My Profile

Shannon Peters Link

I'm Shan, the soul behind The Alpine Artist. I try to offer a refreshing, unpretentious perspective on art, deeply rooted in my childhood years in the Victorian High Country. My youth was, by my own admission, a messy affair, filled with the tactile joy of digging clay from creek beds to make 'pots' and the adventurous spirit of packing sketching gear into saddlebags for days spent exploring. This upbringing forged a profound, inherent connection to the Australian scrub and its diverse inhabitants, flora and fauna – a bond that, even thirty years later, pulsates through my watercolour works and sketches.

Whilst it sounds almost romantic to be packing my art supplies into saddlebags for a perfect day riding the Great Dividing Range looking for inspiration from the back of a horse, it was in actual fact, an escape. An escape from being poor, and an escape from being disabled. I have suffered at the hands of a chronic disease for much of my life, meaning I missed out on so much as a child, and even now as an adult, I find myself saying 'I'm sorry, I can't come tonight, but please enjoy yourselves without me' more often than I get to go anywhere. Pain, and the extreme exhaustion that follows, controls my entire existence and has disadvantaged me at every turn. My only release, the only therapy that works, is to escape into a world of colour and pigment. I paint the things I want to see and the places I want to go, and the things I have seen and done on those rare 'good days', as a way to experience the vividity of life as if I was a carefree young woman without the constraints of pain and exhaustion.

INSTRUCTIONS FOR THE TASK ▸
Reproduce the profile word for word, everything from "Shannon Peters Link" down to "works and sketches.". The rows that come next are separate material, apart from the profile.

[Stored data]
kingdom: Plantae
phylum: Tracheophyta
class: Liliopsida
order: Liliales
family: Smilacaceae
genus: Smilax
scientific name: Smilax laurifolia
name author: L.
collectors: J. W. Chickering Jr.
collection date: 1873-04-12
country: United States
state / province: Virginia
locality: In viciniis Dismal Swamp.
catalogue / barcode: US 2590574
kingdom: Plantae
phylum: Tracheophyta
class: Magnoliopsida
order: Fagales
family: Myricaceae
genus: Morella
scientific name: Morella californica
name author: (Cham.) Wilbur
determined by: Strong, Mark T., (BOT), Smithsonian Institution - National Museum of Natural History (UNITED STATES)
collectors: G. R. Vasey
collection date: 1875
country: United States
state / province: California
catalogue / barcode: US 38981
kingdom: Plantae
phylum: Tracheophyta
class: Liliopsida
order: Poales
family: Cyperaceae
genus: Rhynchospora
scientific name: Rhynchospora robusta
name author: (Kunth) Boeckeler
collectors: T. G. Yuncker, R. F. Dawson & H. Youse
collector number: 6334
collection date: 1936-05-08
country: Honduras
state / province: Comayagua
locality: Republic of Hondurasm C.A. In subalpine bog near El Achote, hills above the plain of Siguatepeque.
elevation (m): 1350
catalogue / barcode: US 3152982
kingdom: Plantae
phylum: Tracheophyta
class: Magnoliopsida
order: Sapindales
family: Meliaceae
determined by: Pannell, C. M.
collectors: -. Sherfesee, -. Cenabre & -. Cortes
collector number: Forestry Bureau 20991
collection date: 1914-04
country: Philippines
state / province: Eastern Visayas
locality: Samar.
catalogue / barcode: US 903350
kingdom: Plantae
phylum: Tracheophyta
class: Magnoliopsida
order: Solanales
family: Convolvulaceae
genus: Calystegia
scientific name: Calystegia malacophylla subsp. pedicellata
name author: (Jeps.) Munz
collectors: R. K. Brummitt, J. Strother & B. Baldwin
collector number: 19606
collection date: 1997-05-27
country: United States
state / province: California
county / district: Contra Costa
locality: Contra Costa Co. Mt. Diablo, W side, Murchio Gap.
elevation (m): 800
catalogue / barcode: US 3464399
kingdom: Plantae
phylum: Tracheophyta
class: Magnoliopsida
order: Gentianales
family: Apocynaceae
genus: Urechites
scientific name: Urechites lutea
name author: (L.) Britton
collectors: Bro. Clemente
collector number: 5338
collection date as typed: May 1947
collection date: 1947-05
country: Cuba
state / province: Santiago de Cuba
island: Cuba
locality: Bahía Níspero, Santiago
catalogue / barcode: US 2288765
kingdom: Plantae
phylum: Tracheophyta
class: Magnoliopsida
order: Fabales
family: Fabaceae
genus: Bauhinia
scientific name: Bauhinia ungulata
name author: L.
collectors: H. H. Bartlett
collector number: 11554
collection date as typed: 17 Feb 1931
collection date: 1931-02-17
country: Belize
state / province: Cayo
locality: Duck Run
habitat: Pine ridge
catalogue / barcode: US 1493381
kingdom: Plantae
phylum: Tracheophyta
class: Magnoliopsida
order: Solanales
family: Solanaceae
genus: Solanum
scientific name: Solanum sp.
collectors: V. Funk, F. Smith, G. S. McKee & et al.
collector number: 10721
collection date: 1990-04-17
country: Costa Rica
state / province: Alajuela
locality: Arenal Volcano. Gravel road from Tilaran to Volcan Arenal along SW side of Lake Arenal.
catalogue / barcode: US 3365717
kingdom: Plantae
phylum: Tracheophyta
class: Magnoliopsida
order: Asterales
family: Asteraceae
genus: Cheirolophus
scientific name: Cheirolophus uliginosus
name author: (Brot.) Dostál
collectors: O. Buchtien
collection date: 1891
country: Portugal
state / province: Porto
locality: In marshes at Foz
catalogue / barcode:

SOLUTION FOR THIS TASK ▸
Shannon Peters Link

I'm Shan, the soul behind The Alpine Artist. I try to offer a refreshing, unpretentious perspective on art, deeply rooted in my childhood years in the Victorian High Country. My youth was, by my own admission, a messy affair, filled with the tactile joy of digging clay from creek beds to make 'pots' and the adventurous spirit of packing sketching gear into saddlebags for days spent exploring. This upbringing forged a profound, inherent connection to the Australian scrub and its diverse inhabitants, flora and fauna – a bond that, even thirty years later, pulsates through my watercolour works and sketches.